Kids save grandmother suffering from stroke

LAKELAND, Fla. (WFLA) – Two North Lakeland Elementary School students are being hailed as heroes after they helped their ailing grandmother, by driving a car when she had a medial emergency while behind the wheel.

Darrell Kennedy is a fourth grader and his sister Ahnlyse, a first grader, were able to drive through down very busy Florida Avenue and navigate the car safely without anyone getting hurt.

“We made it through two blocks and my grandma she looked like she was sleeping, but she was on the side of the road,” Darrell said.

This is what happened according to the Polk County School District:

“On June 6, Darrell, who was 8 at the time, and Anhlyse, who was 6 at the time, were with their 67-year-old grandmother while mom was working.  Shortly after noon, mom received a call from Anhlyse saying that Mema had fallen and they were going to the store to get her a cane. Approximately 30 minutes later, she receives another call but this time it’s a paramedic and they ask her what her relationship was to Gloria Jackson or Mema.

The paramedic explained that her mother was showing signs of possibly having had a stroke and was being taken to the hospital. He also said that the children would be remaining with the staff at the Wood Spring Suites until mom could arrive to pick them up.

Mom spoke with the children briefly and assured them she was on the way. As they started to grasp what was happening, they began to cry asked if their Mema was going to be alright? Mom said, ‘I told them yes, she was going to be OK.’

When mom finally arrived at the hotel, the ambulance was just departing to take her mother to the hospital.

‘I gathered up my babies and quickly thanked the staff for looking after them and for all their help. The children began to sob again as we all get into the car and head to the hospital and they began to tell me the story.’

Darrell started at the beginning and said that Mema was laying in bed and tried to reach her cellphone and fell on the floor. He and his sister tried to help her up and she was saying “let’s go get something to…..” and the remainder of the sentence was gibberish.

They asked her if they should call for help and they still couldn’t understand her. Some time passed, they weren’t sure how long but they continued to “get ready” and she finally said they were going to get something to eat. As they exited the front door, Mema’s knees buckled and she fell backward.  Again they got Mema to her feet and into the car.

Mema managed to drive maybe 100 feet to the first stop sign, which was Denice Avenue and N. Florida Avenue and then she asked Darrell to come up into the front seat, which she never allows.

“We got in the road and we missed a turn and the people behind me started honking the horn and my brother put his hand out the window and said stop and they couldn’t hear him and so he was driving,” Ahnlyse said.

They continued to travel north on N. Florida Avenue and he noticed that Mema was all over the road and when he looked over at her, she looked like she was asleep. By the grace of God, they drove safely through the intersection of N. Florida Avenue and Robson Street without stopping and without incident. The car continued northbound and now other cars were honking at them as they drove, slowly,  approximately 19 mph (Darrell said he looked at the speedometer).
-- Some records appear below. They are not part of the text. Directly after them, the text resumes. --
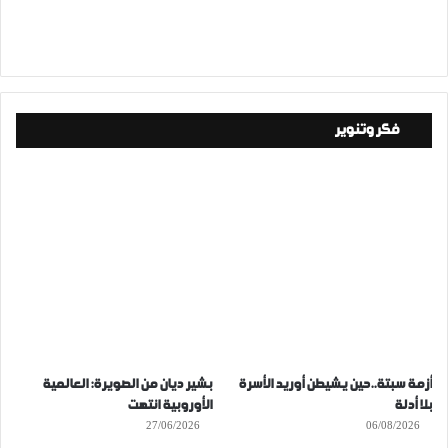
فكر وتنوير
أزمة سبتة..حين يشيطن أوريد الأسرة
بشير ديان من الصويرة: العالمية
بلا أدلة
الأوروبية انتهت
27/06/2026
06/08/2026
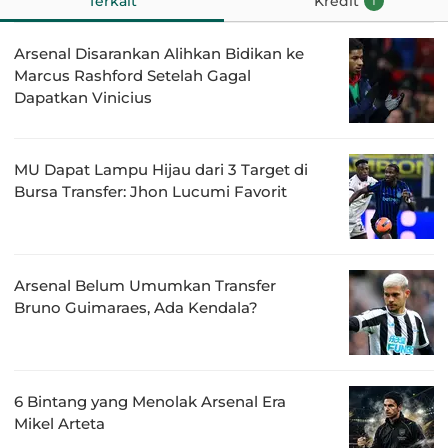
Terkait
Kredit
1
Arsenal Disarankan Alihkan Bidikan ke
Marcus Rashford Setelah Gagal
Dapatkan Vinicius
MU Dapat Lampu Hijau dari 3 Target di
Bursa Transfer: Jhon Lucumi Favorit
Arsenal Belum Umumkan Transfer
Bruno Guimaraes, Ada Kendala?
6 Bintang yang Menolak Arsenal Era
Mikel Arteta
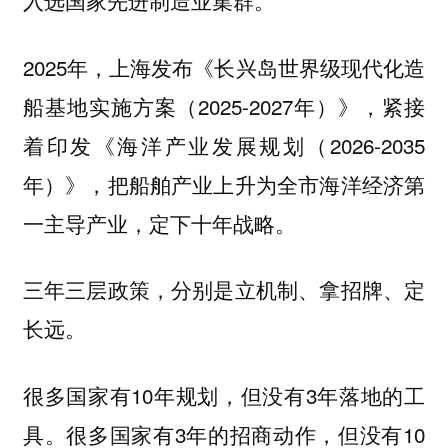
入选国家先进制造业集群。
2025年，上海发布《长兴岛世界级现代化造
船基地实施方案（2025-2027年）》，紧接
着印发《海洋产业发展规划（2026-2035
年）》，把船舶产业上升为全市海洋经济第
一主导产业，定下十年战略。
三年三层政策，分别是立机制、拿招牌、定
长远。
很多国家有10年规划，但没有3年落地的工
具。很多国家有3年的招商动作，但没有10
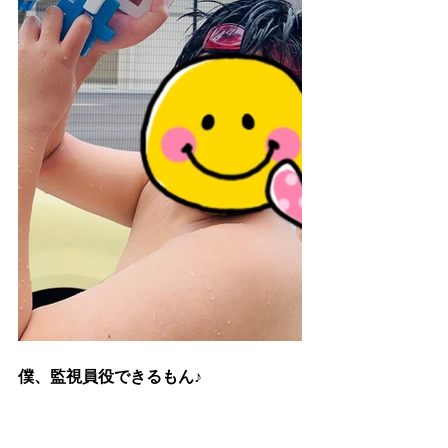
僕、監視員役できるもん♪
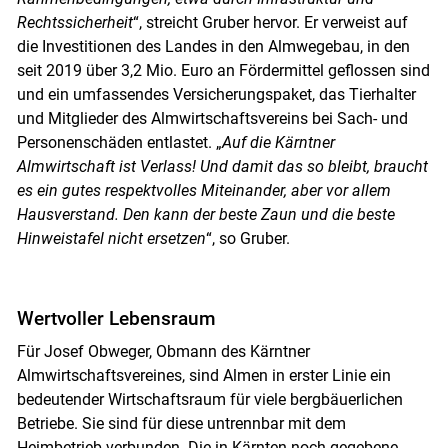
Rechtssicherheit
“, streicht Gruber hervor. Er verweist auf
die Investitionen des Landes in den Almwegebau, in den
seit 2019 über 3,2 Mio. Euro an Fördermittel geflossen sind
und ein umfassendes Versicherungspaket, das Tierhalter
und Mitglieder des Almwirtschaftsvereins bei Sach- und
Personenschäden entlastet. „
Auf die Kärntner
Almwirtschaft ist Verlass! Und damit das so bleibt, braucht
es ein gutes respektvolles Miteinander, aber vor allem
Hausverstand. Den kann der beste Zaun und die beste
Hinweistafel nicht ersetzen
“, so Gruber.
Wertvoller Lebensraum
Für Josef Obweger, Obmann des Kärntner
Almwirtschaftsvereines, sind Almen in erster Linie ein
bedeutender Wirtschaftsraum für viele bergbäuerlichen
Betriebe. Sie sind für diese untrennbar mit dem
Heimbetrieb verbunden. Die in Kärnten noch gegebene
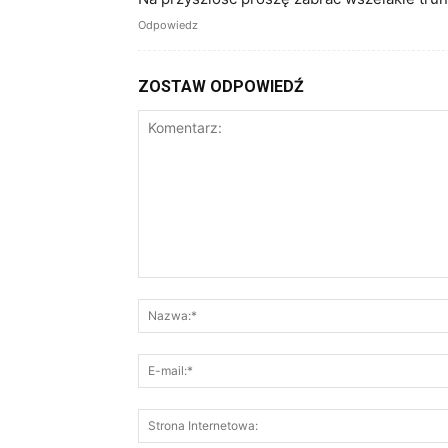
Odpowiedz
ZOSTAW ODPOWIEDŹ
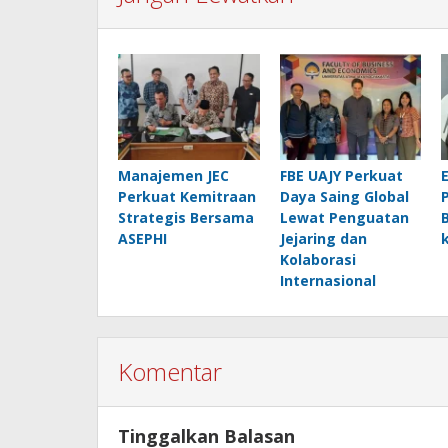
Manajemen JEC
FBE UAJY Perkuat
Perkuat Kemitraan
Daya Saing Global
Strategis Bersama
Lewat Penguatan
ASEPHI
Jejaring dan
Kolaborasi
Internasional
Komentar
Tinggalkan Balasan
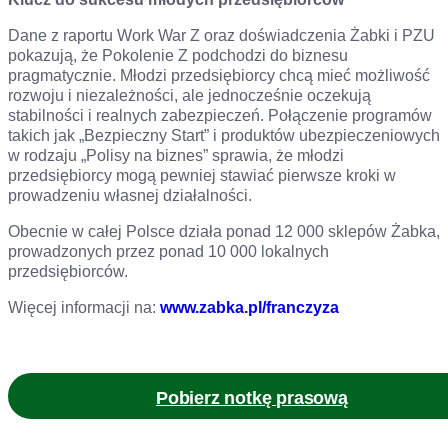
Dane z raportu Work War Z oraz doświadczenia Żabki i PZU
pokazują, że Pokolenie Z podchodzi do biznesu
pragmatycznie. Młodzi przedsiębiorcy chcą mieć możliwość
rozwoju i niezależności, ale jednocześnie oczekują
stabilności i realnych zabezpieczeń. Połączenie programów
takich jak „Bezpieczny Start” i produktów ubezpieczeniowych
w rodzaju „Polisy na biznes” sprawia, że młodzi
przedsiębiorcy mogą pewniej stawiać pierwsze kroki w
prowadzeniu własnej działalności.
Obecnie w całej Polsce działa ponad 12 000 sklepów Żabka,
prowadzonych przez ponad 10 000 lokalnych
przedsiębiorców.
Więcej informacji na:
www.zabka.pl/franczyza
Pobierz notkę prasową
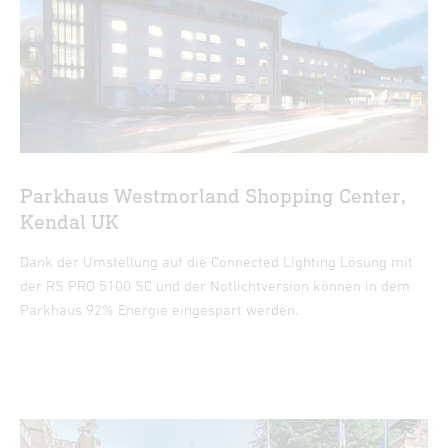
Parkhaus Westmorland Shopping Center,
Kendal UK
Dank der Umstellung auf die Connected Lighting Lösung mit
der RS PRO 5100 SC und der Notlichtversion können in dem
Parkhaus 92% Energie eingespart werden.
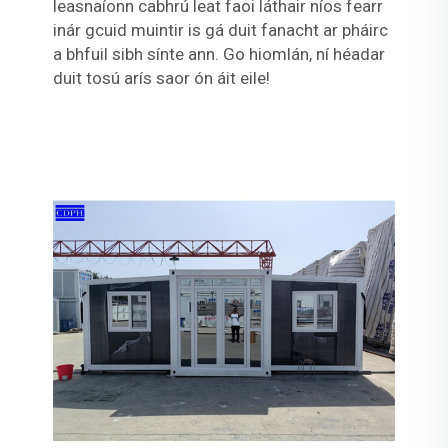
leasnaíonn cabhrú leat faoi láthair níos fearr
inár gcuid muintir is gá duit fanacht ar pháirc
a bhfuil sibh sínte ann. Go hiomlán, ní héadar
duit tosú arís saor ón áit eile!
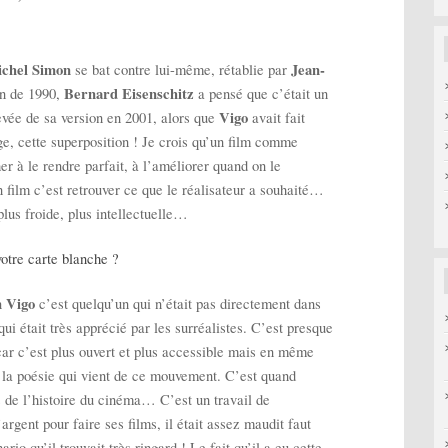
chel Simon
Jean-
se bat contre lui-même, rétablie par
Bernard Eisenschitz
on de 1990,
a pensé que c’était un
Vigo
nlevée de sa version en 2001, alors que
avait fait
age, cette superposition ! Je crois qu’un film comme
her à le rendre parfait, à l’améliorer quand on le
n film c’est retrouver ce que le réalisateur a souhaité…
plus froide, plus intellectuelle…
otre carte blanche ?
n Vigo
c’est quelqu’un qui n’était pas directement dans
ui était très apprécié par les surréalistes. C’est presque
ar c’est plus ouvert et plus accessible mais en même
, la poésie qui vient de ce mouvement. C’est quand
 de l’histoire du cinéma… C’est un travail de
rgent pour faire ses films, il était assez maudit faut
ario qu’il trouvait très ringard ! Le fait qu’il a eu cette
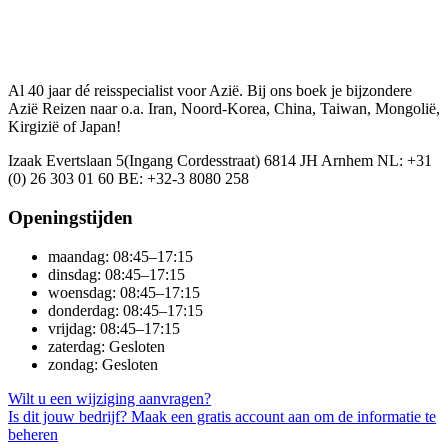
Al 40 jaar dé reisspecialist voor Azië. Bij ons boek je bijzondere
Azië Reizen naar o.a. Iran, Noord-Korea, China, Taiwan, Mongolië,
Kirgizië of Japan!
Izaak Evertslaan 5(Ingang Cordesstraat) 6814 JH Arnhem NL: +31
(0) 26 303 01 60 BE: +32-3 8080 258
Openingstijden
maandag: 08:45–17:15
dinsdag: 08:45–17:15
woensdag: 08:45–17:15
donderdag: 08:45–17:15
vrijdag: 08:45–17:15
zaterdag: Gesloten
zondag: Gesloten
Wilt u een wijziging aanvragen?
Is dit jouw bedrijf? Maak een gratis account aan om de informatie te
beheren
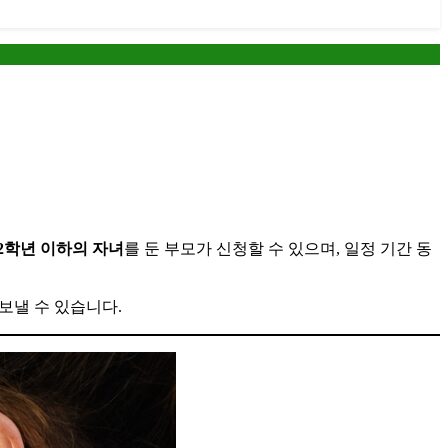
 2학년 이하의 자녀
를 둔 부모가 신청할 수 있으며, 일정 기간 동
보낼 수 있습니다.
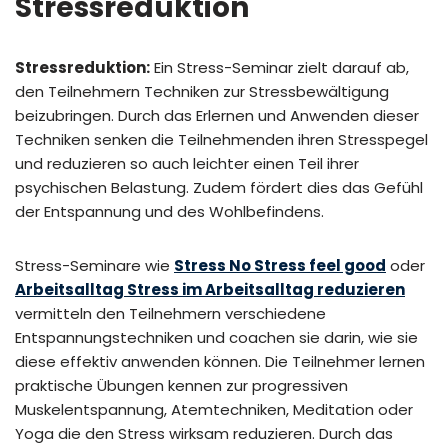
Stressreduktion
Stressreduktion:
Ein Stress-Seminar zielt darauf ab,
den Teilnehmern Techniken zur Stressbewältigung
beizubringen. Durch das Erlernen und Anwenden dieser
Techniken senken die Teilnehmenden ihren Stresspegel
und reduzieren so auch leichter einen Teil ihrer
psychischen Belastung. Zudem fördert dies das Gefühl
der Entspannung und des Wohlbefindens.
Stress-Seminare wie
Stress No Stress feel good
oder
Arbeitsalltag Stress im Arbeitsalltag reduzieren
vermitteln den Teilnehmern verschiedene
Entspannungstechniken und coachen sie darin, wie sie
diese effektiv anwenden können. Die Teilnehmer lernen
praktische Übungen kennen zur progressiven
Muskelentspannung, Atemtechniken, Meditation oder
Yoga die den Stress wirksam reduzieren. Durch das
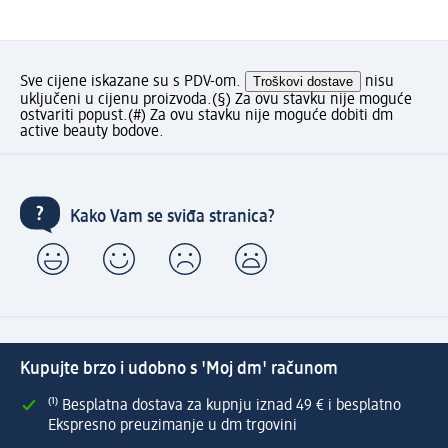
Sve cijene iskazane su s PDV-om.
Troškovi dostave
nisu
uključeni u cijenu proizvoda.
(§) Za ovu stavku nije moguće
ostvariti popust.
(#) Za ovu stavku nije moguće dobiti dm
active beauty bodove.
Kako Vam se sviđa stranica?
Kupujte brzo i udobno s 'Moj dm' računom
⁽¹⁾ Besplatna dostava za kupnju iznad 49 € i besplatno
Ekspresno preuzimanje u dm trgovini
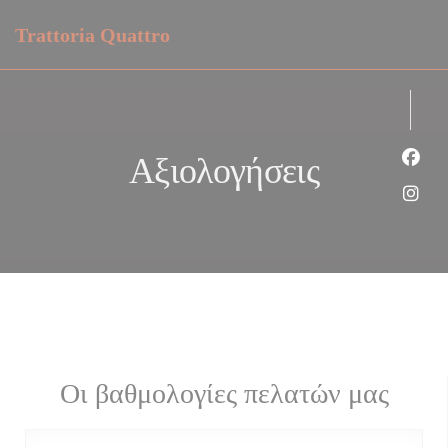
Πίνακας διαχείρισης "Μπισκότων" (Cookies)
Trattoria Quattro
Αξιολογήσεις
Face
Inst
Οι βαθμολογίες πελατών μας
Darrell reached his hands out the window in a waving motion trying to get someone’s attention to tell them that his Mema wasn’t feeling well but it didn’t help. He did the next best thing he knew to do. He instructs his little sister to get up front and had her sit to the right of the driver’s seat next to Mema. The two were trying to help their grandmother drive by putting his hands on the steering wheel and pressing the gas and break pedals.  They went through the next intersection which was N. Florida and Carpenters Way. They tried to get Mema to turn but she didn’t.

They barely missed colliding with two cars before they were finally able to steer the car into the parking lot of the Wood Springs Suite Lakeland parking lot, running into the curb in the process.

A maintenance worker noticed them and came to see if they were OK and that’s when Darrell and Anhlyse said they needed help for their Mema and paramedics arrived shortly afterward. They provided the necessary information about their Mema’s name for emergency workers at the scene, and once they were at the hospital, the children retold the story to the doctors and nurses in order for them to develop a timeline and determine proper protocol and best medications to reverse the effects of the stroke. Their ability to do so was crucial is their Mema’s treatment and recovery.

“You know as a single mother you just wonder are you raising your kids right and when God gives you that confirmation… that just keep going.,. keep doing what you’re doing,” mom Alicia  Kennedy said.

The story of the two little kids and their grandmother spread throughout the hospital with so many people asking to meet them.

Kennedy was also going through her mother’s phone at the hospital and discovered that sometime during the ordeal Darrell had also googled “How To Drive A Stick Shift” even thought the car was an automatic.

Two days later, Mema was discharged from the hospital and she is continuing to recover, all because these two young ones found a way to figure out what to do and then did the right thing.”

The two children were recently honored by Lakeland Police.

“Very proud… very proud and blessed to be their mother,” Alicia Kennedy said.